- [Brief]: Put every line of the rows below into a JSON list of strings, one string per line, and leave out any blank lines.

- [Entries supplied]:
--------------------
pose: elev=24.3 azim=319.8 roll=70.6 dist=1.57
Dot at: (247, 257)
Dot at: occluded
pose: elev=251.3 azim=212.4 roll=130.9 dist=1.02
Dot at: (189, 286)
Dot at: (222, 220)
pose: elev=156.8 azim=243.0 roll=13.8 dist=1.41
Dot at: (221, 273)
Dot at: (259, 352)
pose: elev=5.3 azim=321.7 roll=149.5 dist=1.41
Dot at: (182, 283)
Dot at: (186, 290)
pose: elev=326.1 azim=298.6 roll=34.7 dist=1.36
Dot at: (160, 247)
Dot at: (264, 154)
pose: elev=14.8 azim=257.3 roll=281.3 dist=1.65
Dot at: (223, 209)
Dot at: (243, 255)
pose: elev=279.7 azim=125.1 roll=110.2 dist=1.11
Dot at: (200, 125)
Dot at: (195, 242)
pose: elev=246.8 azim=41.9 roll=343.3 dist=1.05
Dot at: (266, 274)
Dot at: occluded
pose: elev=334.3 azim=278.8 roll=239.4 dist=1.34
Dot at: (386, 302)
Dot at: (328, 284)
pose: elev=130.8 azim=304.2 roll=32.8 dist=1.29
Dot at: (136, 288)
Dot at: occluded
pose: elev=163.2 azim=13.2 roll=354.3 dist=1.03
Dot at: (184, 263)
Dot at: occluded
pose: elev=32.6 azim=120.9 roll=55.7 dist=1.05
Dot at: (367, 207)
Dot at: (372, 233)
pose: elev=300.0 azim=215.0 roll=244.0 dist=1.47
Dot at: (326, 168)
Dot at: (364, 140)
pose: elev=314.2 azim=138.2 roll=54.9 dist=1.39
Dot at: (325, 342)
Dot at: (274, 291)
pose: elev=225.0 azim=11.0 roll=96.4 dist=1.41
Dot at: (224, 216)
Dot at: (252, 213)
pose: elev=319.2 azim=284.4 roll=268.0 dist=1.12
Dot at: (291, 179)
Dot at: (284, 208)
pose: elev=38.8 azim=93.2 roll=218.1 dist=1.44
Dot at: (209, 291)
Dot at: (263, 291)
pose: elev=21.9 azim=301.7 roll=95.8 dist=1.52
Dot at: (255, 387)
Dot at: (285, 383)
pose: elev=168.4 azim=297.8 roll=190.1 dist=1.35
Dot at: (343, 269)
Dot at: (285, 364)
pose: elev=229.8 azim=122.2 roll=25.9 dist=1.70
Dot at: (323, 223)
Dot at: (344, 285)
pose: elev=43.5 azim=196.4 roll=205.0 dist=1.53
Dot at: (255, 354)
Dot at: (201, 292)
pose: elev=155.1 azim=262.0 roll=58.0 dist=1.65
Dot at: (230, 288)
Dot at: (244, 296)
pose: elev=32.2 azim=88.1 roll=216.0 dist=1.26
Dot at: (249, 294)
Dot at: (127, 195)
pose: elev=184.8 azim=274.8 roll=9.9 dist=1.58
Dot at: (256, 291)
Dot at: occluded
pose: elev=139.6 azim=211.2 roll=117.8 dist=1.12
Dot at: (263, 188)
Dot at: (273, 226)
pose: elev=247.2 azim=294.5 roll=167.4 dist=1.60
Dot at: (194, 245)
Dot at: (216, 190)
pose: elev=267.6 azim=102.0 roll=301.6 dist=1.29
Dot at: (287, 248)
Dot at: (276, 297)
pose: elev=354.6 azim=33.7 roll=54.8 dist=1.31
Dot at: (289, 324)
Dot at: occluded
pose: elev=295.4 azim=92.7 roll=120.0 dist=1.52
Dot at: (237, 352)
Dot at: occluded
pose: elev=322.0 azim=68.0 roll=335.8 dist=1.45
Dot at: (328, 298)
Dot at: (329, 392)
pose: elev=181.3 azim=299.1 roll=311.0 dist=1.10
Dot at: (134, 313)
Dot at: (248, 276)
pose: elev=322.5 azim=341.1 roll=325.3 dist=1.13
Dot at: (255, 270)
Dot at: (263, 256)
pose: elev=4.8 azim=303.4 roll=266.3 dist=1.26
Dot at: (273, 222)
--------------------
- [Reply to the exercise]:
[
  "pose: elev=24.3 azim=319.8 roll=70.6 dist=1.57",
  "Dot at: (247, 257)",
  "Dot at: occluded",
  "pose: elev=251.3 azim=212.4 roll=130.9 dist=1.02",
  "Dot at: (189, 286)",
  "Dot at: (222, 220)",
  "pose: elev=156.8 azim=243.0 roll=13.8 dist=1.41",
  "Dot at: (221, 273)",
  "Dot at: (259, 352)",
  "pose: elev=5.3 azim=321.7 roll=149.5 dist=1.41",
  "Dot at: (182, 283)",
  "Dot at: (186, 290)",
  "pose: elev=326.1 azim=298.6 roll=34.7 dist=1.36",
  "Dot at: (160, 247)",
  "Dot at: (264, 154)",
  "pose: elev=14.8 azim=257.3 roll=281.3 dist=1.65",
  "Dot at: (223, 209)",
  "Dot at: (243, 255)",
  "pose: elev=279.7 azim=125.1 roll=110.2 dist=1.11",
  "Dot at: (200, 125)",
  "Dot at: (195, 242)",
  "pose: elev=246.8 azim=41.9 roll=343.3 dist=1.05",
  "Dot at: (266, 274)",
  "Dot at: occluded",
  "pose: elev=334.3 azim=278.8 roll=239.4 dist=1.34",
  "Dot at: (386, 302)",
  "Dot at: (328, 284)",
  "pose: elev=130.8 azim=304.2 roll=32.8 dist=1.29",
  "Dot at: (136, 288)",
  "Dot at: occluded",
  "pose: elev=163.2 azim=13.2 roll=354.3 dist=1.03",
  "Dot at: (184, 263)",
  "Dot at: occluded",
  "pose: elev=32.6 azim=120.9 roll=55.7 dist=1.05",
  "Dot at: (367, 207)",
  "Dot at: (372, 233)",
  "pose: elev=300.0 azim=215.0 roll=244.0 dist=1.47",
  "Dot at: (326, 168)",
  "Dot at: (364, 140)",
  "pose: elev=314.2 azim=138.2 roll=54.9 dist=1.39",
  "Dot at: (325, 342)",
  "Dot at: (274, 291)",
  "pose: elev=225.0 azim=11.0 roll=96.4 dist=1.41",
  "Dot at: (224, 216)",
  "Dot at: (252, 213)",
  "pose: elev=319.2 azim=284.4 roll=268.0 dist=1.12",
  "Dot at: (291, 179)",
  "Dot at: (284, 208)",
  "pose: elev=38.8 azim=93.2 roll=218.1 dist=1.44",
  "Dot at: (209, 291)",
  "Dot at: (263, 291)",
  "pose: elev=21.9 azim=301.7 roll=95.8 dist=1.52",
  "Dot at: (255, 387)",
  "Dot at: (285, 383)",
  "pose: elev=168.4 azim=297.8 roll=190.1 dist=1.35",
  "Dot at: (343, 269)",
  "Dot at: (285, 364)",
  "pose: elev=229.8 azim=122.2 roll=25.9 dist=1.70",
  "Dot at: (323, 223)",
  "Dot at: (344, 285)",
  "pose: elev=43.5 azim=196.4 roll=205.0 dist=1.53",
  "Dot at: (255, 354)",
  "Dot at: (201, 292)",
  "pose: elev=155.1 azim=262.0 roll=58.0 dist=1.65",
  "Dot at: (230, 288)",
  "Dot at: (244, 296)",
  "pose: elev=32.2 azim=88.1 roll=216.0 dist=1.26",
  "Dot at: (249, 294)",
  "Dot at: (127, 195)",
  "pose: elev=184.8 azim=274.8 roll=9.9 dist=1.58",
  "Dot at: (256, 291)",
  "Dot at: occluded",
  "pose: elev=139.6 azim=211.2 roll=117.8 dist=1.12",
  "Dot at: (263, 188)",
  "Dot at: (273, 226)",
  "pose: elev=247.2 azim=294.5 roll=167.4 dist=1.60",
  "Dot at: (194, 245)",
  "Dot at: (216, 190)",
  "pose: elev=267.6 azim=102.0 roll=301.6 dist=1.29",
  "Dot at: (287, 248)",
  "Dot at: (276, 297)",
  "pose: elev=354.6 azim=33.7 roll=54.8 dist=1.31",
  "Dot at: (289, 324)",
  "Dot at: occluded",
  "pose: elev=295.4 azim=92.7 roll=120.0 dist=1.52",
  "Dot at: (237, 352)",
  "Dot at: occluded",
  "pose: elev=322.0 azim=68.0 roll=335.8 dist=1.45",
  "Dot at: (328, 298)",
  "Dot at: (329, 392)",
  "pose: elev=181.3 azim=299.1 roll=311.0 dist=1.10",
  "Dot at: (134, 313)",
  "Dot at: (248, 276)",
  "pose: elev=322.5 azim=341.1 roll=325.3 dist=1.13",
  "Dot at: (255, 270)",
  "Dot at: (263, 256)",
  "pose: elev=4.8 azim=303.4 roll=266.3 dist=1.26",
  "Dot at: (273, 222)"
]